WORK INSTRUCTION =>
You are asked to repeat the listing word for word and to leave out its pictures.

** PROVIDED RECORDS follows **

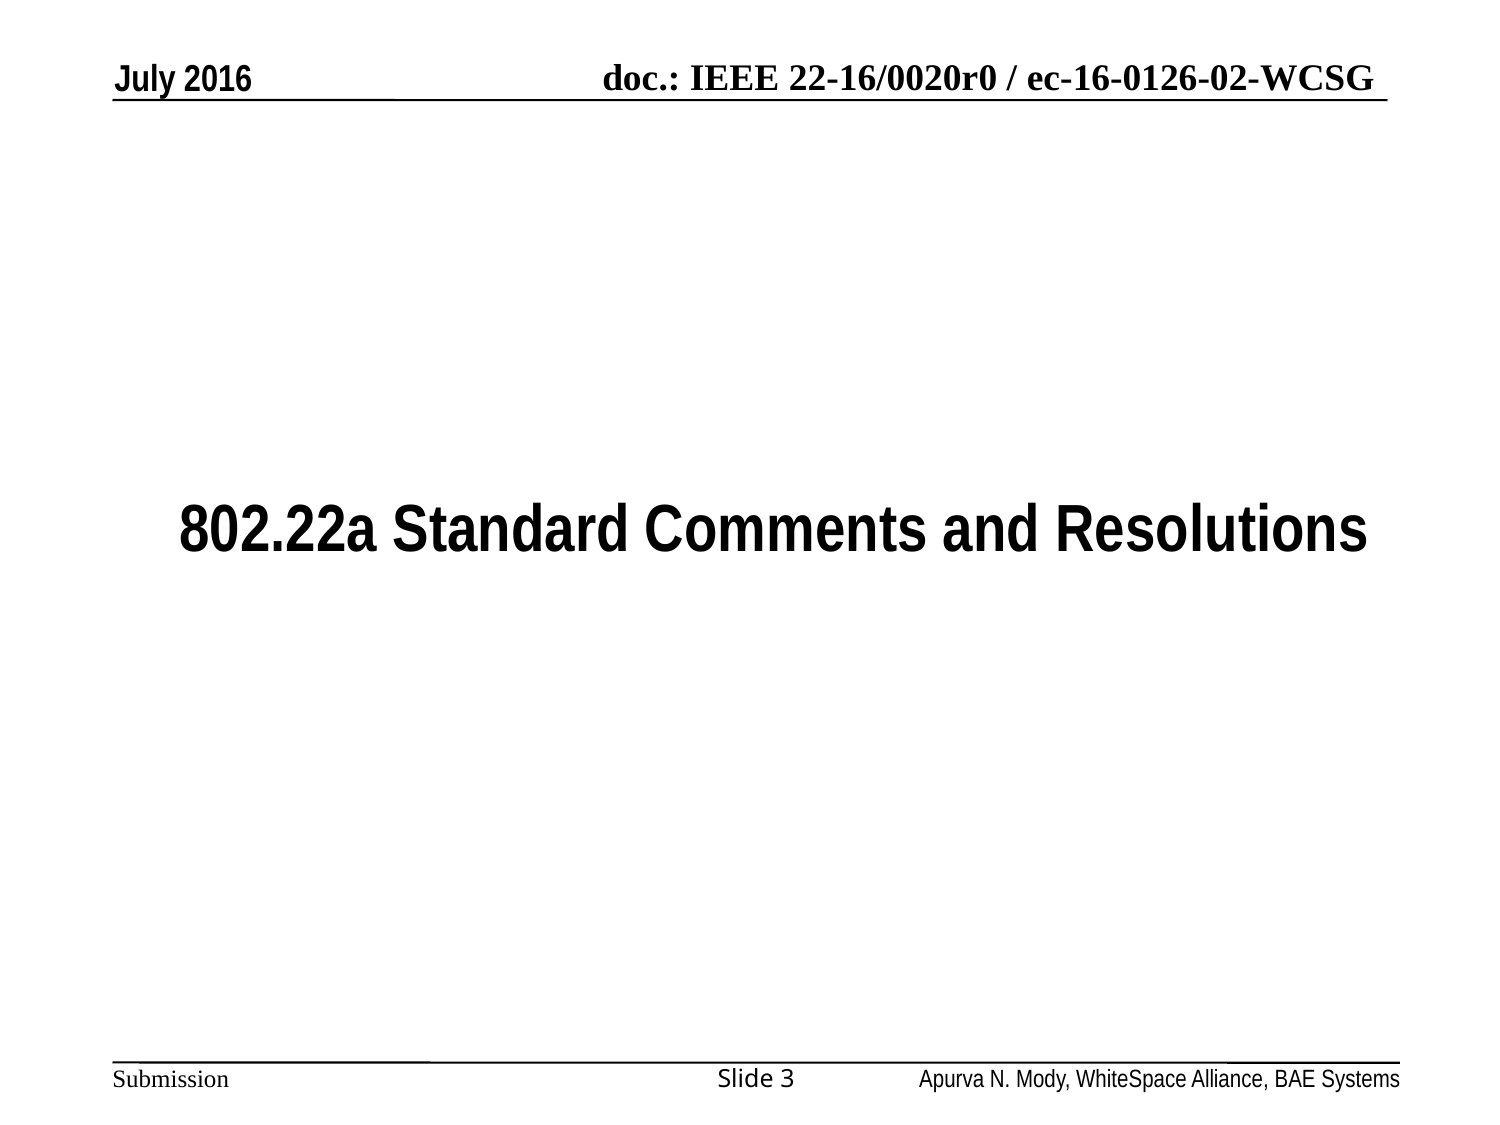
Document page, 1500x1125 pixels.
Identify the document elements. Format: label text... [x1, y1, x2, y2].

slide_number Slide 3 [712, 1061, 800, 1123]
footer Apurva N. Mody, WhiteSpace Alliance, BAE Systems [902, 1061, 1402, 1093]
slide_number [114, 54, 540, 100]
title 802.22a Standard Comments and Resolutions [99, 362, 1451, 688]
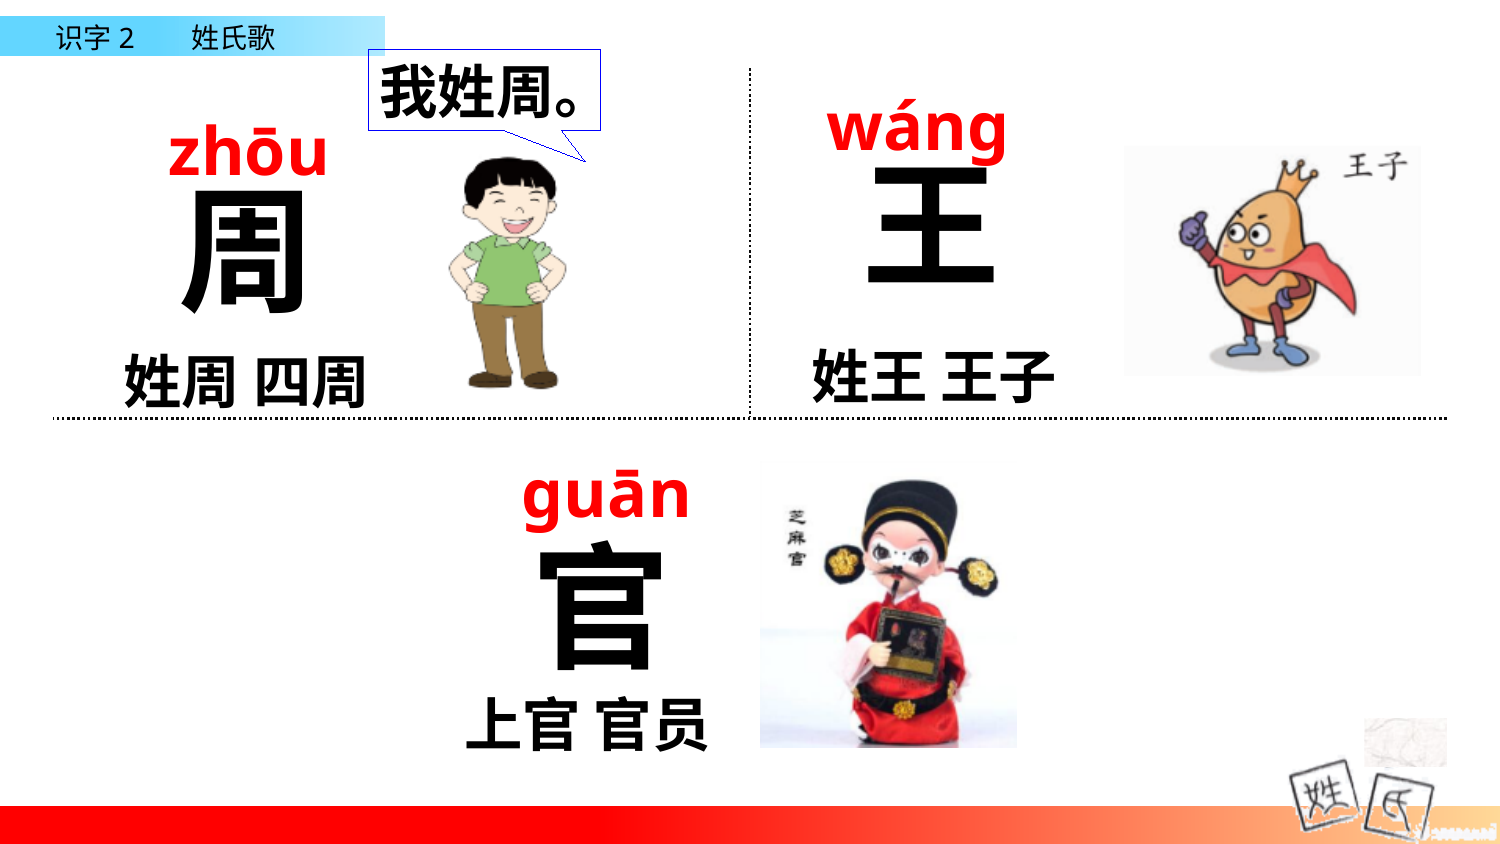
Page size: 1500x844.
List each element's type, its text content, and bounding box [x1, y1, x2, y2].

text_box 全包围 结构 [990, 806, 994, 843]
picture [1123, 145, 1422, 376]
text_box guān [493, 445, 704, 537]
text_box wáng [815, 78, 1022, 170]
picture [426, 143, 598, 394]
text_box [1166, 806, 1170, 843]
text_box 周 [166, 157, 381, 335]
text_box zhōu [157, 102, 341, 194]
text_box 官 [521, 515, 735, 682]
picture [759, 461, 1017, 748]
text_box 姓周 四周 [112, 339, 435, 417]
picture [1232, 718, 1500, 844]
text_box 姓王 王子 [799, 334, 1123, 416]
text_box 上官 官员 [452, 682, 746, 764]
text_box 我姓周。 [368, 49, 601, 142]
text_box 王 [851, 133, 1065, 310]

** End of PROVIDED RECORDS **

ANSWER FOR THE TASK =>
Document page, 1500x1125 pixels.
Identify the document elements. Format: label text... [x1, y1, x2, y2].

slide_number Slide 3 [712, 1061, 800, 1123]
footer Apurva N. Mody, WhiteSpace Alliance, BAE Systems [902, 1061, 1402, 1093]
slide_number [114, 54, 540, 100]
title 802.22a Standard Comments and Resolutions [99, 362, 1451, 688]
Page size: 1500x844.
List each element's type, its text content, and bounding box [x1, y1, x2, y2].

text_box 全包围 结构 [990, 806, 994, 843]
picture [1123, 145, 1422, 376]
text_box guān [493, 445, 704, 537]
text_box wáng [815, 78, 1022, 170]
picture [426, 143, 598, 394]
text_box [1166, 806, 1170, 843]
text_box 周 [166, 157, 381, 335]
text_box zhōu [157, 102, 341, 194]
text_box 官 [521, 515, 735, 682]
picture [759, 461, 1017, 748]
text_box 姓周 四周 [112, 339, 435, 417]
picture [1232, 718, 1500, 844]
text_box 姓王 王子 [799, 334, 1123, 416]
text_box 上官 官员 [452, 682, 746, 764]
text_box 我姓周。 [368, 49, 601, 142]
text_box 王 [851, 133, 1065, 310]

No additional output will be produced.